Yes, I have read the classics; I especially love Dracula.
I also think that you're a bit of an idiot. Would you like to know why?
Firstly, I'm pretty sure that J.K knows what 'skilful' and 'demented' mean, because I'm sure I've seen her use those words in interviews and in the books.
Secondly, your comment of her having a 'lack of imagination', is also inane (now do you know what that means?) She evidently does have an imagination, let me give you some examples, the Room of Requirements, Quidditch, moving staircases, moving pictures/talking portraits, the dozens of spells, the descriptions of places like shell cottage and the Ministry of Magic, etc. Does this sound like someone who has a lack of imagination to you? If it does, then you either haven't read the book properly or read it at all, OR, and get this one, it's a personal favourite of mine, you HAVE read it, but because you are so determined to hate it, you haven't given it a chance. I know people can be like that, because I have a friend who is, she doesn't like anything that everyone else likes and she never even gives it a chance.

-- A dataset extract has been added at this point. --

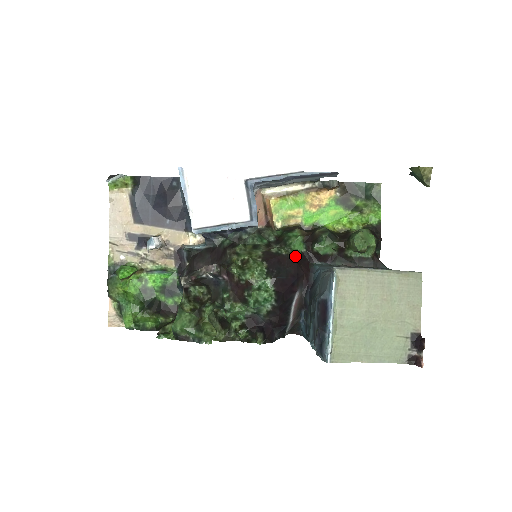
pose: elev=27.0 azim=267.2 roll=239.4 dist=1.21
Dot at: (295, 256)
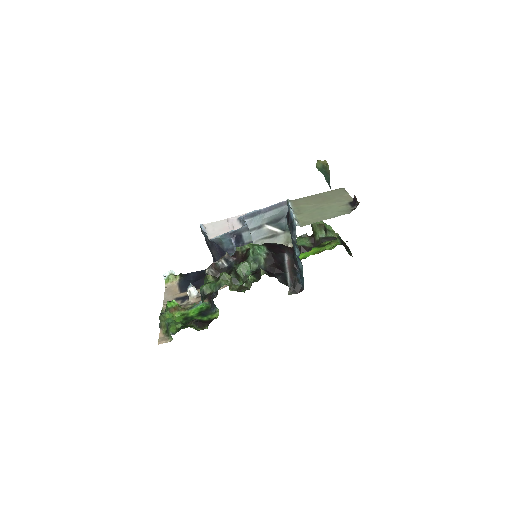
Dot at: occluded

Also, in regards to your comment of `simplicity', the books are in some ways, `simple', but look at the age group that the books are actually aimed at, 6 to about 12. I know people over those ages read them, but that is because they are good. Simple isn't always a bad thing, it's punchy and to the point.
Now you also said `stupidity'. Let me point something out. You are stupid. Filch's first name is not `Argos', it's `Argus'. So therefore, it is not a reference to the store. It's more likely a reference to one of the Argus's from Greek Mythology. There are lots, Argus the son of Zeus, Argus the builder of the ship Argo in the tale of the Argonauts, Argus the son of Chalciope and Phrixus, Argus, the son of Phineus (which is the name of one the old headmasters of Hogwarts) and Danae, there is also one more which I think Filch if probably the reference to. That is Argus Panoptes, a giant with a hundred eyes. Yes, Filch may not be a giant, but he does see everything thing the students do, with his own eyes and his cat's.

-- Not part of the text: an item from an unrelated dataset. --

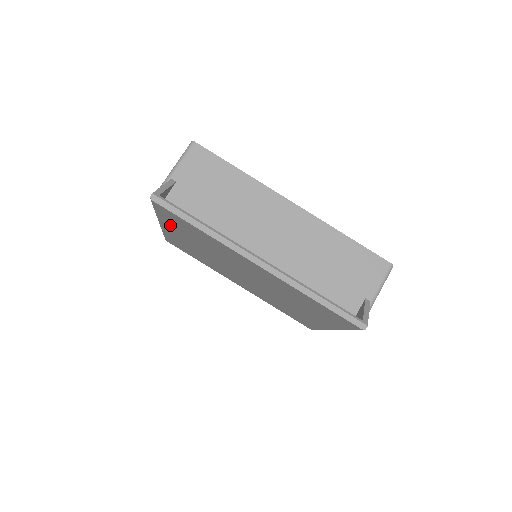
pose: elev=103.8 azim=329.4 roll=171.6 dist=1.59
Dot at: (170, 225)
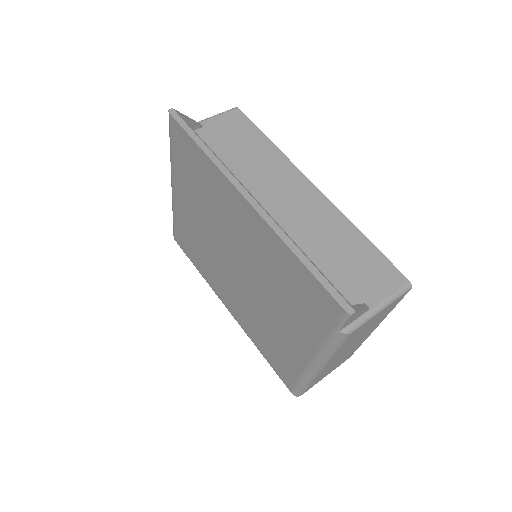
Dot at: (179, 175)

My point is that whatever reference J.K. uses, it's a clever one, usually associated with astrology or mythology, for example, Bellatrix (star), Narcissa (based on the greek myth of Narcissus), Sirius and Regulus (stars), etc.
You also seem to think that referencing and being influenced by another author or in fact anything at all (films, etc), is a bad thing. But I'll think you'll find that most classical authors are influenced by and make reference to others work and things in general. For example, Stoker makes reference and builds up ideas about Dracula's psychological state by referring to the work of different psychiatrists. Also, other children's authors do the same thing today, Lemony Snicket, the Baudelaire's name is a direct reference to the French poet Charles Baudelaire, and Mr Poe is a reference to Edgar Allen Poe. Philip Pullman's His Dark Materials is also directly influenced by John Milton's Paradise Lost.
My final point to make, is that you don't seem to appreciate others opinions very much. Your comment is rather insulting (which is why I have replied the way I have, usually I am very polite, but you deserve to be spoken to in this manner). Especially when you say `I pity you, and laugh at you'. I think that you should be more considerate when you post a comment like this, because you just make yourself look like a moron.